Passage to read:
-.-.-

Pa-etCO2, a clinical index commonly used to estimate dead space, showed a similar behavior as VDalv during the protocol (Table 1). As soon as PEEP decreased below OL-PEEP, Pa-etCO2 started to increase again, marking the beginning of lung collapse.

Our data are in agreement with those of Gattinoni et al. [34] in patient with ARDS. In those patients who “responded” to prone positioning, PaCO2 decreased. This decrement in PaCO2 was most likely due to a recruitment of some additional tissue for gas exchange which was finally associated with a better outcome. Our results indicated the same recruitment effect: After the recruitment, the lung's capacity for CO2 elimination is increased. This, in turn, corresponds with a decrement in arterial PCO2 (Tables 1, 4).

VDaw presented a close positive correlation with PaO2 and normally aerated areas. A similar change in airway caliber related to transmural pressures has been reported earlier [35]; therefore, it seems that gas exchanging peripheral units are kept open at the expense of an increase in airway dead space. The increase in airway diameter was also responsible for the differences observed between VD/VT and VDalv/VTalv, as the former more global ratio is “contaminated” by the effect of PEEP on airway dead space, whereas the latter is not (Figs. 34). This fact suggests that the dead space portion of the alveolar gas provides more meaningful information than the classical VD/VT ratio when monitoring of the lung collapse-recruitment phenomena is of the essence.

These changes in dead space agree with those reported by Wenzel et al. in an animal model of ALI [36]. In their study, the administration of exogenous surfactant decreased dead space due to a partial recruitment of atelectatic lung areas. Furthermore, the results of the current study agree well with the findings of our previous studies in anesthetized patients [23, 24].

-.-.-

What to do:
A. Render this sentence from the dead space passage in Spanish: "In their study, the administration of exogenous surfactant decreased dead space due to a partial recruitment of atelectatic lung areas."
B. In the dead space passage, what happened to Pa-etCO2 once PEEP fell below OL-PEEP?
C. Please extend the dead space passage beyond its last sentence with a short paragraph in the same style.
The entries that come after the dead space passage are separate material.

Supplied information:
-.-.-

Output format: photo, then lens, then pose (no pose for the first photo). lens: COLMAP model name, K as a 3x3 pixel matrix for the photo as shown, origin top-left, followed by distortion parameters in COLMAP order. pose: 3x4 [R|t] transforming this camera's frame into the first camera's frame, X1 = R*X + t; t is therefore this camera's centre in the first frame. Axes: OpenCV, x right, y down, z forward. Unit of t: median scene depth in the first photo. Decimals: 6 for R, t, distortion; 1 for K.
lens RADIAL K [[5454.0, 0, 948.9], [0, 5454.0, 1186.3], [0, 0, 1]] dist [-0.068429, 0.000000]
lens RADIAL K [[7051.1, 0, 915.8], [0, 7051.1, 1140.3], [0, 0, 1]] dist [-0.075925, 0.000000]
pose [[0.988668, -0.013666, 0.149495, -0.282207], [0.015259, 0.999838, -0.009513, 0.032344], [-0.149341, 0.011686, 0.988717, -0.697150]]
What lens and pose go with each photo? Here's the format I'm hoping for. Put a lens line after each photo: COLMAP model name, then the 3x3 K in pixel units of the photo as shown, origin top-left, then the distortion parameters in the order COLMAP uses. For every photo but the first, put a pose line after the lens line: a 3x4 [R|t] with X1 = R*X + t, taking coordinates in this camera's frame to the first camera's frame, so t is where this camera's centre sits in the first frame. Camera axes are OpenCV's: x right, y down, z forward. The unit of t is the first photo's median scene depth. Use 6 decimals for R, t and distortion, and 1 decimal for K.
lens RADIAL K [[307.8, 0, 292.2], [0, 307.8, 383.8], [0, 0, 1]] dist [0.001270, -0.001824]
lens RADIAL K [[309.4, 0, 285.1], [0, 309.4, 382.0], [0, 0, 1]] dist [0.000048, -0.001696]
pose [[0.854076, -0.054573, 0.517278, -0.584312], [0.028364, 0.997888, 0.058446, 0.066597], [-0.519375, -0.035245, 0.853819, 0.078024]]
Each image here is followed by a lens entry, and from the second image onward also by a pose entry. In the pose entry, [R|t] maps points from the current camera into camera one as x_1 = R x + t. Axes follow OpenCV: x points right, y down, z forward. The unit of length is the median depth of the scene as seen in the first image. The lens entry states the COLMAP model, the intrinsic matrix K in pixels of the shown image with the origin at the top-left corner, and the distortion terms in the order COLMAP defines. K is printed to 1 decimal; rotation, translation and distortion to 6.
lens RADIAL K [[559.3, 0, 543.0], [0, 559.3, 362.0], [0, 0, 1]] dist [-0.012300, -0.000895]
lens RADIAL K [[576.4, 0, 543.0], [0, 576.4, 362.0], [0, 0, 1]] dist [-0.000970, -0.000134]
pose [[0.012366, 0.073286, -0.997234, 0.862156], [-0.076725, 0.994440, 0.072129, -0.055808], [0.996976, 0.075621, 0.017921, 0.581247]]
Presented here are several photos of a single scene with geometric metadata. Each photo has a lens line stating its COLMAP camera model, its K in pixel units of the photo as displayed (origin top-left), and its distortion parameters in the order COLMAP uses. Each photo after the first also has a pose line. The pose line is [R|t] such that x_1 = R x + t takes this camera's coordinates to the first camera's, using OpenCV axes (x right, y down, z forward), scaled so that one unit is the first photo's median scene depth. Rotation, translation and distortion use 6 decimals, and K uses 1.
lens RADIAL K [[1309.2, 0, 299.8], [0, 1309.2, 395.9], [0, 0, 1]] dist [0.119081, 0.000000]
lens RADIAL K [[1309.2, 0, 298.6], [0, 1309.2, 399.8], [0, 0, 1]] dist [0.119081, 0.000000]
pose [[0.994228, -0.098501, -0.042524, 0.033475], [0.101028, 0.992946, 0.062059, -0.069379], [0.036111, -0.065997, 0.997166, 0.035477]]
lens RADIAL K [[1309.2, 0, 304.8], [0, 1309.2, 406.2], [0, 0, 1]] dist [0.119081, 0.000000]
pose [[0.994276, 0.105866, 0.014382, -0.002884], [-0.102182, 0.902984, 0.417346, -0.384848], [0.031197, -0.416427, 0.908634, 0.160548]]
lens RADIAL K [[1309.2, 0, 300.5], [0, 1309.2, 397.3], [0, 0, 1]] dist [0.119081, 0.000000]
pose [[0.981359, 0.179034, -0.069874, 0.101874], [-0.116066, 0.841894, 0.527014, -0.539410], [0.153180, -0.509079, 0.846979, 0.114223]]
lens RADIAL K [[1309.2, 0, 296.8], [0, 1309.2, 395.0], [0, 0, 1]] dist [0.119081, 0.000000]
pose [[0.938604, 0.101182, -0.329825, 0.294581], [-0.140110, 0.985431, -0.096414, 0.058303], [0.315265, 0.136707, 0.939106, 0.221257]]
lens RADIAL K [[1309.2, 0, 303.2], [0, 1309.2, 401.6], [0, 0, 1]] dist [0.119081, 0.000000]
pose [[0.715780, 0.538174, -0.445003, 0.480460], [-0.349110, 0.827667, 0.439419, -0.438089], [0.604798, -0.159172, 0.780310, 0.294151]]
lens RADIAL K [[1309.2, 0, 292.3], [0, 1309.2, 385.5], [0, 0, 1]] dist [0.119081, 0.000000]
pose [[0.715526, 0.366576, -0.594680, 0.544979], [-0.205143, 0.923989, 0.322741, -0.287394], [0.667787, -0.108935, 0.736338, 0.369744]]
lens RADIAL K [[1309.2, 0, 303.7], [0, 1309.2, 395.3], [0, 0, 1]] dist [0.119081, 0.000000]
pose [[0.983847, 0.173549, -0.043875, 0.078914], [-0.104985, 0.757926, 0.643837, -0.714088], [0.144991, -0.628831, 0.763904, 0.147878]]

-.-.-

Answer section:
A. En su estudio, la administración de surfactante exógeno disminuyó el espacio muerto debido a un reclutamiento parcial de áreas pulmonares atelectásicas.

B. It started to increase again, marking the beginning of lung collapse.

C.
On the contrary, neither Blanch et al. [27] nor Beydon et al. [28] showed the same positive effect on dead space when using levels of PEEP between 0 and 15 cmH2O in acutely injured lungs. These opposing results are most likely due to the absence of any genuine lung-recruitment effect in their patients. Putting these thoughts together, differences in the results of these studies may in fact be the demonstration of the significant physiological changes in dead space, which are induced by lung-recruitment maneuvers as compared with the isolated use of PEEP without them.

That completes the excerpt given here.